Wednesday, May 9, 2018

Laughing Stock: If Richard Pryor Could See Him Now

Posted By on Wed, May 9, 2018 at 11:25 PM

click to enlarge Laughing Stock: If Richard Pryor Could See Him Now
Tim Allen performs at TCC Music Hall on May 19.
Things we know about Tim Allen: He’s a guy’s guy and a devoted family man; Disney Studios loves him; he’s a perennial candidate for People’s Choice Awards, and he’s insane enough to love touring his standup show the best.

If we had written two best-selling books, were set to voice Buzz Light Year for the fourth time in the Toy Story franchise (Toy Story 4, 2019); had been anointed by Disney to play Santa Claus for four eponymous films (1991 People’s Choice Award); had an eight-year, prime time run of Home Improvement, winning a Golden Globe and, every year of the run, the People’s Choice Award for Favorite Male Performer in a Television Series; and had just wrapped the sixth season of Last Man Standing for ABC, wouldn’t we hang it up and just go parasailing? Maybe buy a football team? Run for office?

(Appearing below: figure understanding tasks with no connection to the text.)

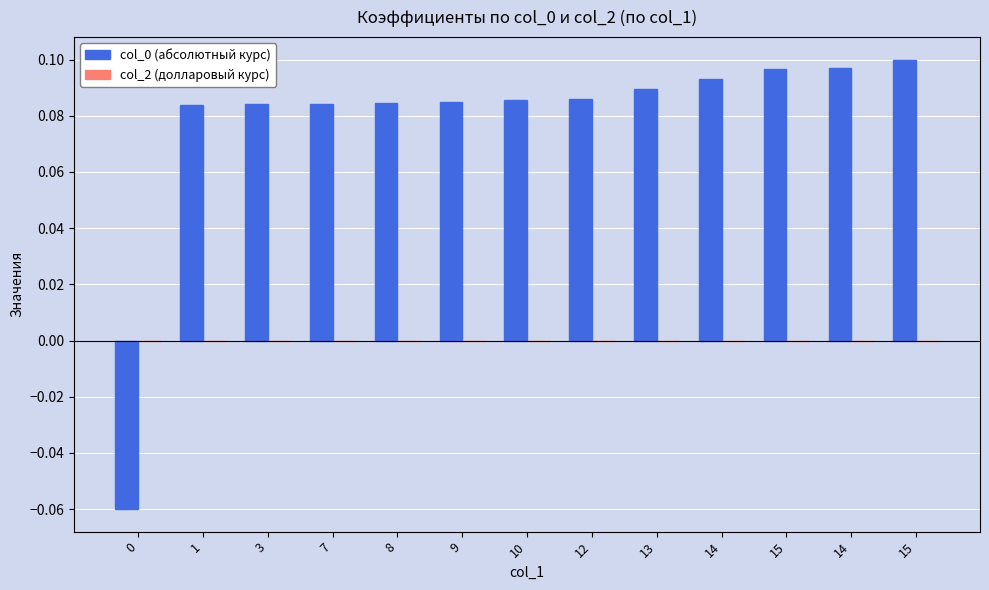

Reading left to right, extract all data points from this chart.

col_0 (абсолютный курс): 0=-0.1	1=0.1	3=0.1	7=0.1	8=0.1	9=0.1	10=0.1	12=0.1	13=0.1	14=0.1	15=0.1	14=0.1	15=0.1
col_2 (долларовый курс): 0=0.0	1=0.0	3=0.0	7=0.0	8=0.0	9=0.0	10=0.0	12=0.0	13=0.0	14=0.0	15=0.0	14=0.0	15=0.0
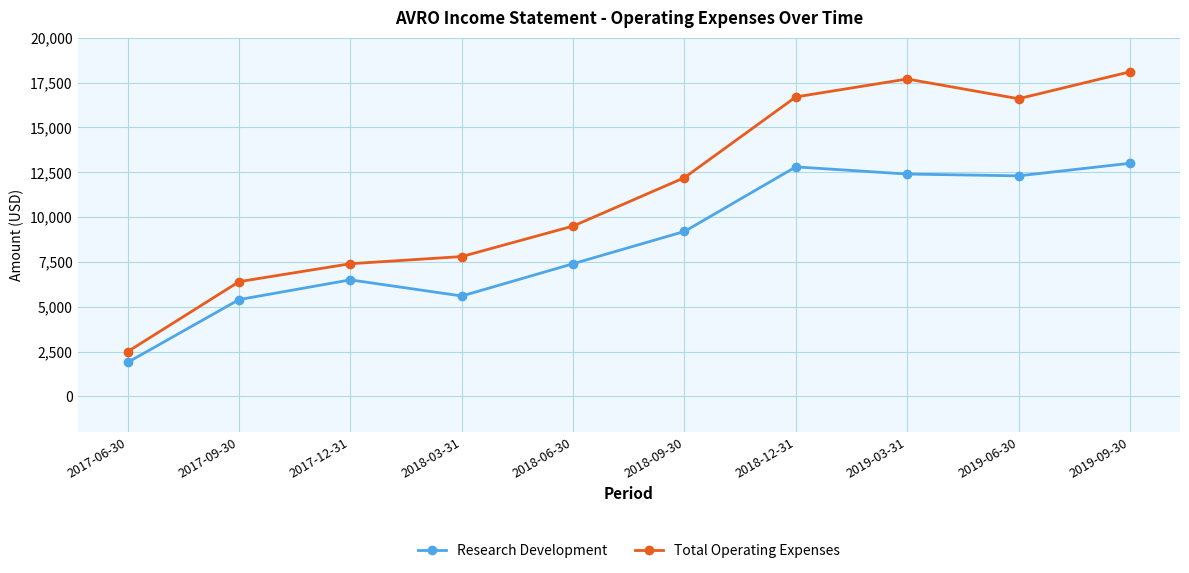

True or false: Total Operating Expenses and Research Development cross at least once.

False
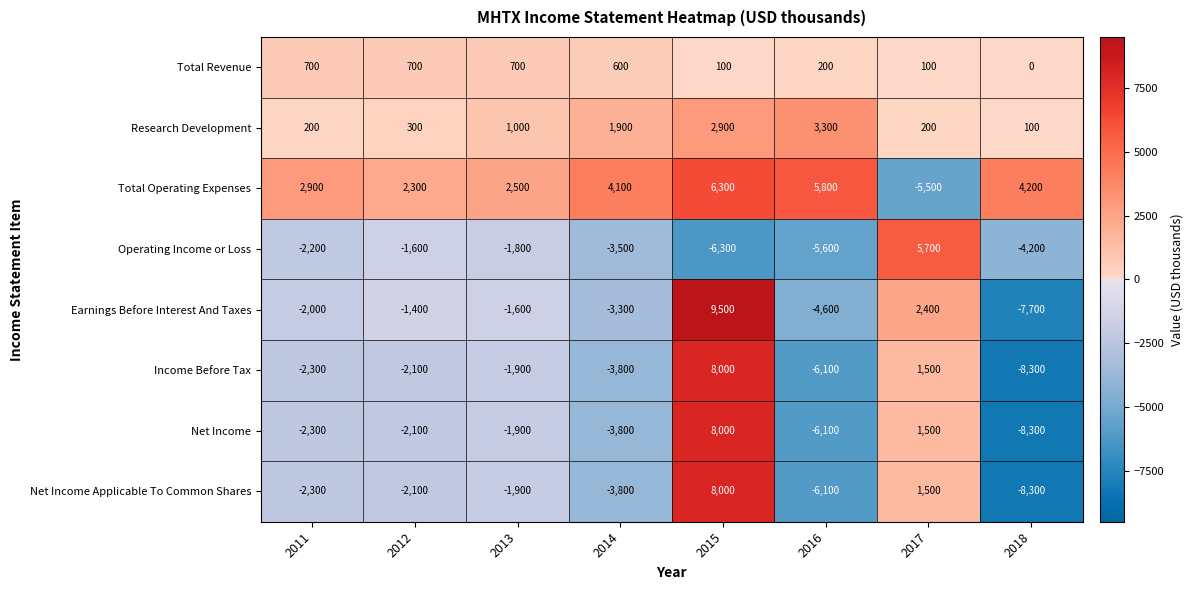

What is the approximate value of Operating Income or Loss at 2015, to the nearest 10?

-6300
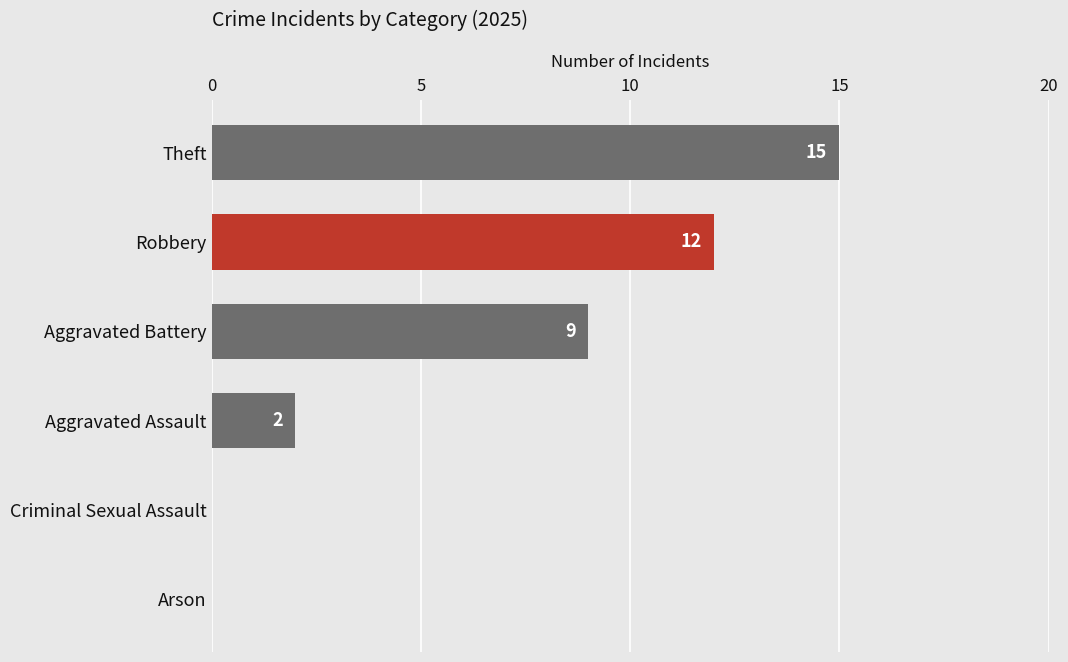

Reading bottom to top, list all the values displayed in this chart.

Arson=0	Criminal Sexual Assault=0	Aggravated Assault=2	Aggravated Battery=9	Robbery=12	Theft=15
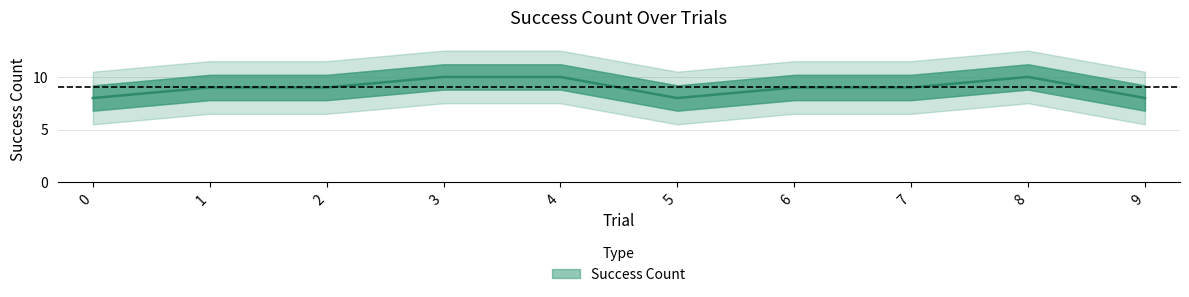

What is the sum of the values at 4 and 6?

19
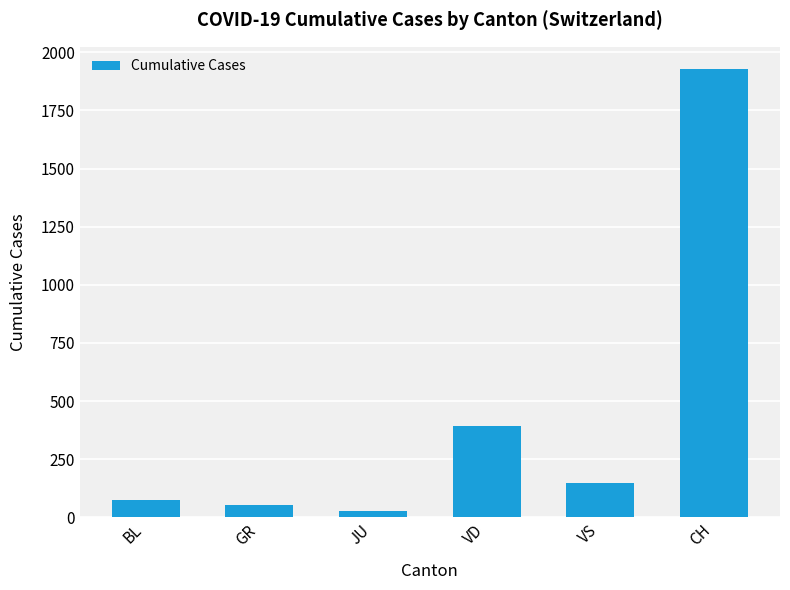

How many bars are there in total?

6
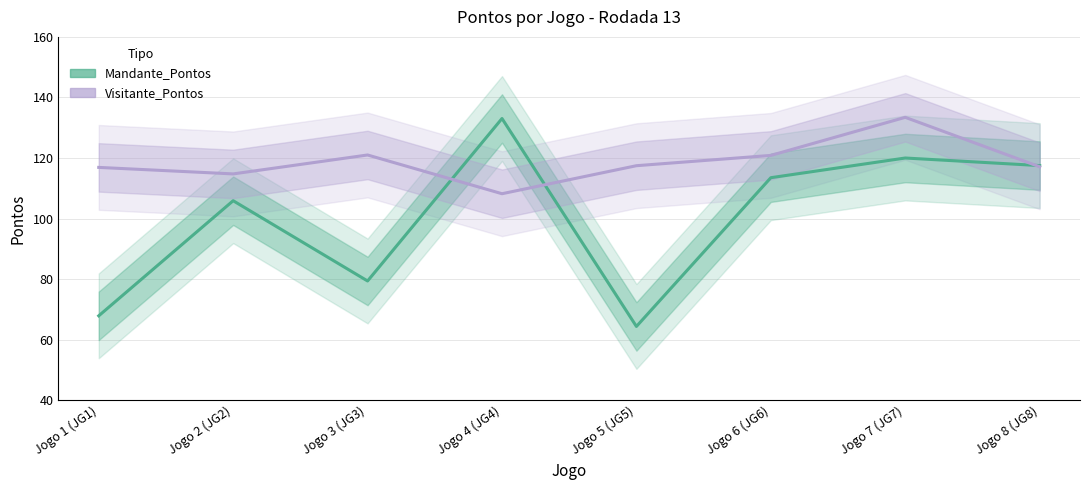

What position from the right is Jogo 5 (JG5)?

4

Not Allen. He continues to hit the road for stand-up dates nearly every weekend. Why? Because he can. “Oh boy, I get excited about standup comedy!” he says. “Always have. To be one of the guys who has been able to do this is really honor.

“I've been tenacious about it, too. I want to make that crowd laugh with me, all of us together. Pryor did it to me. When I saw Pryor, it changed my life I laughed so hard and so deeply.”

Allen wouldn’t pretend to the experience that drove Pryor’s comedy content, but Pryor became the model for the effect that Allen strives for in an audience. “If I could get the crowd rolling like Richard Pryor did,” his voice trails off. “I don't stop, I'm going to give you an hour or more of the best comedy that will relate all of us together.”

A philosophy major in college, Allen eschews politics, but retains his wonder about human nature. “I’m interested in what’s underneath politics and sexism and masculinism – the foibles we have as humans, the best and worst that we are. I love making fun of that stuff.

“My (comedy) is mostly observational stuff about men and women, living our lives, and games and food,” he says. “I don't argue as much as I get older. I'm just looking for clarity. ‘Why is it like this?’”

Allen performs at Tucson Convention Center at 8 p.m., Saturday, May 19. Reserved seat tickets are $49 to $89 and available online.